Sunday July 25, 2021
Leave your thoughtsHouse Church
We’ve been closed on Sundays since 2001, twenty years now, and to most folks it doesn’t make any sense. I imagine in a retail/food service business, an enormous percentage of sales take place on Sunday.
As a believer I don’t really divide with anyone over the question of how to observe the Lord’s Day. For us, it became a very easy commandment to observe since our Saturday business, particularly in the Fall, can be pretty brutal. We came to wonder how we could ask anyone to put in another double shift after a Saturday double shift. Rest sounded great. Thank you, Lord.

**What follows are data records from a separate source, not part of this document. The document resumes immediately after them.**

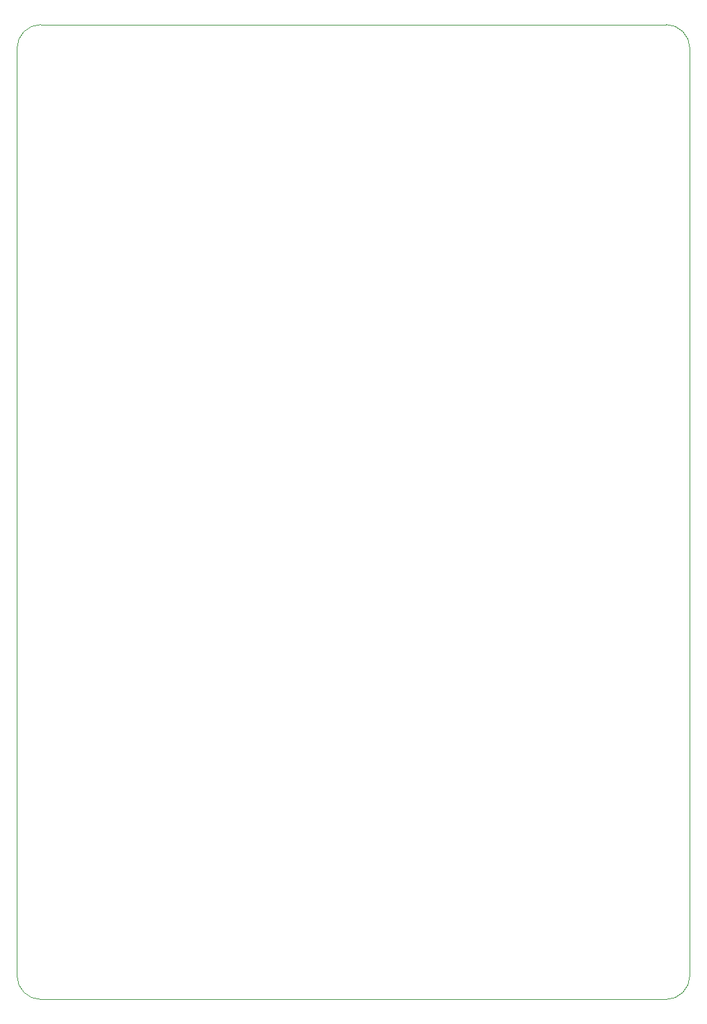
<source format=gbr>
%TF.GenerationSoftware,KiCad,Pcbnew,8.0.4*%
%TF.CreationDate,2024-10-31T19:52:33+01:00*%
%TF.ProjectId,Keyboard,4b657962-6f61-4726-942e-6b696361645f,rev?*%
%TF.SameCoordinates,Original*%
%TF.FileFunction,Profile,NP*%
%FSLAX46Y46*%
G04 Gerber Fmt 4.6, Leading zero omitted, Abs format (unit mm)*
G04 Created by KiCad (PCBNEW 8.0.4) date 2024-10-31 19:52:33*
%MOMM*%
%LPD*%
G01*
G04 APERTURE LIST*
%TA.AperFunction,Profile*%
%ADD10C,0.050000*%
%TD*%
G04 APERTURE END LIST*
D10*
X155000000Y-197000000D02*
G75*
G02*
X152000000Y-200000000I-3000000J0D01*
G01*
X70000000Y-80000000D02*
G75*
G02*
X73000000Y-77000000I3000000J0D01*
G01*
X70000000Y-197000000D02*
X70000000Y-80000000D01*
X73000000Y-200000000D02*
X152000000Y-200000000D01*
X155000000Y-197000000D02*
X155000000Y-80000000D01*
X152000000Y-77000000D02*
G75*
G02*
X155000000Y-80000000I0J-3000000D01*
G01*
X73000000Y-77000000D02*
X152000000Y-77000000D01*
X73000000Y-200000000D02*
G75*
G02*
X70000000Y-197000000I0J3000000D01*
G01*
M02*

</source>
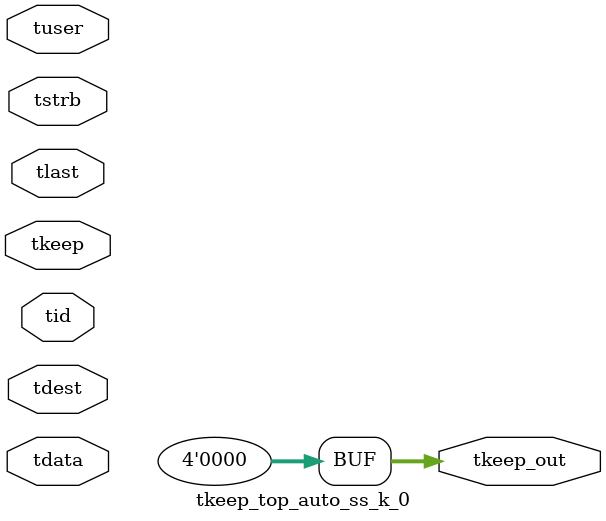
<source format=v>


`timescale 1ps/1ps

module tkeep_top_auto_ss_k_0 #
(
parameter C_S_AXIS_TDATA_WIDTH = 32,
parameter C_S_AXIS_TUSER_WIDTH = 0,
parameter C_S_AXIS_TID_WIDTH   = 0,
parameter C_S_AXIS_TDEST_WIDTH = 0,
parameter C_M_AXIS_TDATA_WIDTH = 32
)
(
input  [(C_S_AXIS_TDATA_WIDTH == 0 ? 1 : C_S_AXIS_TDATA_WIDTH)-1:0     ] tdata,
input  [(C_S_AXIS_TUSER_WIDTH == 0 ? 1 : C_S_AXIS_TUSER_WIDTH)-1:0     ] tuser,
input  [(C_S_AXIS_TID_WIDTH   == 0 ? 1 : C_S_AXIS_TID_WIDTH)-1:0       ] tid,
input  [(C_S_AXIS_TDEST_WIDTH == 0 ? 1 : C_S_AXIS_TDEST_WIDTH)-1:0     ] tdest,
input  [(C_S_AXIS_TDATA_WIDTH/8)-1:0 ] tkeep,
input  [(C_S_AXIS_TDATA_WIDTH/8)-1:0 ] tstrb,
input                                                                    tlast,
output [(C_M_AXIS_TDATA_WIDTH/8)-1:0 ] tkeep_out
);

assign tkeep_out = {1'b0};

endmodule


</source>
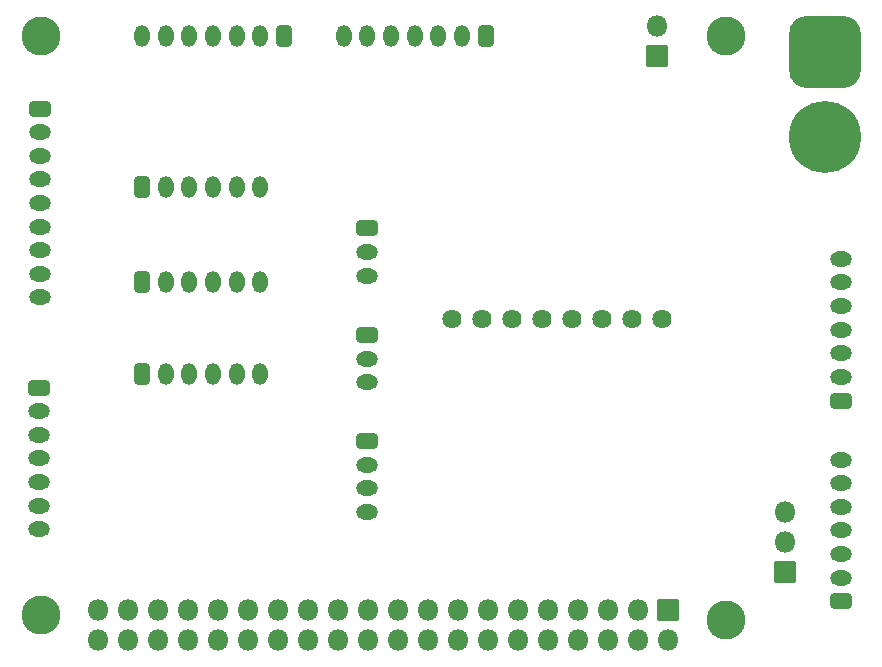
<source format=gbr>
G04 #@! TF.GenerationSoftware,KiCad,Pcbnew,(6.0.1)*
G04 #@! TF.CreationDate,2022-01-26T09:26:30-08:00*
G04 #@! TF.ProjectId,Prime Mover,5072696d-6520-44d6-9f76-65722e6b6963,rev?*
G04 #@! TF.SameCoordinates,Original*
G04 #@! TF.FileFunction,Soldermask,Bot*
G04 #@! TF.FilePolarity,Negative*
%FSLAX46Y46*%
G04 Gerber Fmt 4.6, Leading zero omitted, Abs format (unit mm)*
G04 Created by KiCad (PCBNEW (6.0.1)) date 2022-01-26 09:26:30*
%MOMM*%
%LPD*%
G01*
G04 APERTURE LIST*
G04 Aperture macros list*
%AMRoundRect*
0 Rectangle with rounded corners*
0 $1 Rounding radius*
0 $2 $3 $4 $5 $6 $7 $8 $9 X,Y pos of 4 corners*
0 Add a 4 corners polygon primitive as box body*
4,1,4,$2,$3,$4,$5,$6,$7,$8,$9,$2,$3,0*
0 Add four circle primitives for the rounded corners*
1,1,$1+$1,$2,$3*
1,1,$1+$1,$4,$5*
1,1,$1+$1,$6,$7*
1,1,$1+$1,$8,$9*
0 Add four rect primitives between the rounded corners*
20,1,$1+$1,$2,$3,$4,$5,0*
20,1,$1+$1,$4,$5,$6,$7,0*
20,1,$1+$1,$6,$7,$8,$9,0*
20,1,$1+$1,$8,$9,$2,$3,0*%
G04 Aperture macros list end*
%ADD10RoundRect,0.301000X-0.350000X-0.625000X0.350000X-0.625000X0.350000X0.625000X-0.350000X0.625000X0*%
%ADD11O,1.302000X1.852000*%
%ADD12C,1.626000*%
%ADD13RoundRect,0.301000X-0.625000X0.350000X-0.625000X-0.350000X0.625000X-0.350000X0.625000X0.350000X0*%
%ADD14O,1.852000X1.302000*%
%ADD15RoundRect,0.301000X0.625000X-0.350000X0.625000X0.350000X-0.625000X0.350000X-0.625000X-0.350000X0*%
%ADD16C,3.302000*%
%ADD17RoundRect,0.301000X0.350000X0.625000X-0.350000X0.625000X-0.350000X-0.625000X0.350000X-0.625000X0*%
%ADD18RoundRect,0.051000X0.850000X0.850000X-0.850000X0.850000X-0.850000X-0.850000X0.850000X-0.850000X0*%
%ADD19O,1.802000X1.802000*%
%ADD20RoundRect,1.551000X-1.500000X1.500000X-1.500000X-1.500000X1.500000X-1.500000X1.500000X1.500000X0*%
%ADD21C,6.102000*%
%ADD22RoundRect,0.051000X0.850000X-0.850000X0.850000X0.850000X-0.850000X0.850000X-0.850000X-0.850000X0*%
G04 APERTURE END LIST*
D10*
X12100000Y-24300000D03*
D11*
X14100000Y-24300000D03*
X16100000Y-24300000D03*
X18100000Y-24300000D03*
X20100000Y-24300000D03*
X22100000Y-24300000D03*
D12*
X56130000Y-27460000D03*
X53590000Y-27460000D03*
X51050000Y-27460000D03*
X48510000Y-27460000D03*
X45970000Y-27460000D03*
X43430000Y-27460000D03*
X40890000Y-27460000D03*
X38350000Y-27460000D03*
D13*
X3414000Y-9652000D03*
D14*
X3414000Y-11652000D03*
X3414000Y-13652000D03*
X3414000Y-15652000D03*
X3414000Y-17652000D03*
X3414000Y-19652000D03*
X3414000Y-21652000D03*
X3414000Y-23652000D03*
X3414000Y-25652000D03*
D15*
X71250000Y-34380000D03*
D14*
X71250000Y-32380000D03*
X71250000Y-30380000D03*
X71250000Y-28380000D03*
X71250000Y-26380000D03*
X71250000Y-24380000D03*
X71250000Y-22380000D03*
D16*
X3500000Y-3500000D03*
X3500000Y-52500000D03*
X61500000Y-53000000D03*
X61500000Y-3500000D03*
D15*
X71250000Y-51380000D03*
D14*
X71250000Y-49380000D03*
X71250000Y-47380000D03*
X71250000Y-45380000D03*
X71250000Y-43380000D03*
X71250000Y-41380000D03*
X71250000Y-39380000D03*
D13*
X31150000Y-19800000D03*
D14*
X31150000Y-21800000D03*
X31150000Y-23800000D03*
D13*
X31140000Y-28820000D03*
D14*
X31140000Y-30820000D03*
X31140000Y-32820000D03*
D13*
X31140000Y-37820000D03*
D14*
X31140000Y-39820000D03*
X31140000Y-41820000D03*
X31140000Y-43820000D03*
D13*
X3350000Y-33280000D03*
D14*
X3350000Y-35280000D03*
X3350000Y-37280000D03*
X3350000Y-39280000D03*
X3350000Y-41280000D03*
X3350000Y-43280000D03*
X3350000Y-45280000D03*
D17*
X41180000Y-3550000D03*
D11*
X39180000Y-3550000D03*
X37180000Y-3550000D03*
X35180000Y-3550000D03*
X33180000Y-3550000D03*
X31180000Y-3550000D03*
X29180000Y-3550000D03*
D17*
X24110000Y-3550000D03*
D11*
X22110000Y-3550000D03*
X20110000Y-3550000D03*
X18110000Y-3550000D03*
X16110000Y-3550000D03*
X14110000Y-3550000D03*
X12110000Y-3550000D03*
D18*
X55700000Y-5200000D03*
D19*
X55700000Y-2660000D03*
D20*
X69960000Y-4840000D03*
D21*
X69960000Y-12040000D03*
D10*
X12110000Y-32090000D03*
D11*
X14110000Y-32090000D03*
X16110000Y-32090000D03*
X18110000Y-32090000D03*
X20110000Y-32090000D03*
X22110000Y-32090000D03*
D18*
X66540000Y-48860000D03*
D19*
X66540000Y-46320000D03*
X66540000Y-43780000D03*
D10*
X12110000Y-16280000D03*
D11*
X14110000Y-16280000D03*
X16110000Y-16280000D03*
X18110000Y-16280000D03*
X20110000Y-16280000D03*
X22110000Y-16280000D03*
D22*
X56610000Y-52150000D03*
D19*
X56610000Y-54690000D03*
X54070000Y-52150000D03*
X54070000Y-54690000D03*
X51530000Y-52150000D03*
X51530000Y-54690000D03*
X48990000Y-52150000D03*
X48990000Y-54690000D03*
X46450000Y-52150000D03*
X46450000Y-54690000D03*
X43910000Y-52150000D03*
X43910000Y-54690000D03*
X41370000Y-52150000D03*
X41370000Y-54690000D03*
X38830000Y-52150000D03*
X38830000Y-54690000D03*
X36290000Y-52150000D03*
X36290000Y-54690000D03*
X33750000Y-52150000D03*
X33750000Y-54690000D03*
X31210000Y-52150000D03*
X31210000Y-54690000D03*
X28670000Y-52150000D03*
X28670000Y-54690000D03*
X26130000Y-52150000D03*
X26130000Y-54690000D03*
X23590000Y-52150000D03*
X23590000Y-54690000D03*
X21050000Y-52150000D03*
X21050000Y-54690000D03*
X18510000Y-52150000D03*
X18510000Y-54690000D03*
X15970000Y-52150000D03*
X15970000Y-54690000D03*
X13430000Y-52150000D03*
X13430000Y-54690000D03*
X10890000Y-52150000D03*
X10890000Y-54690000D03*
X8350000Y-52150000D03*
X8350000Y-54690000D03*
M02*

</source>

House church, on the other hand, and worship in general, is actually a bit of work. No sleeping in. Prepare a message. Wrestle with the complexities of God’s Word. Sing a few hymns with a few folks sitting around a table in the tavern, without a piano player. (We’re a VERY small fellowship.)
So why house church? Aren’t there any fellowships worth joining? Probably. If I lived near Jeff Durbin’s church in Arizona, I’d be there more than one day a week. His sanctuary is full of large families; they believe in kingdom (dominion oriented) theology, where Christ the King rules now and expects Christians to change their culture for the better. He didn’t bow to the mask mandate or the lock-down. His people went right on gathering in defiance of the tyranny imposed by public health pinheads. I think, moreover, his church is making a real difference in the lives of the people he teaches and the community where they gather.
On the contrary, if you judged your church by the state of your community, how would it rate? Is it knocking down the gates of hell? Do your local politicians, your local school boards, your local law enforcement live in abject fear of offending the church, (the people of God)? Or is your pastor more interested in this summer’s beach reading?
Our problems in America are essentially theological. Life gets better, and our communities get more healthy, when we worship a real God who rules now.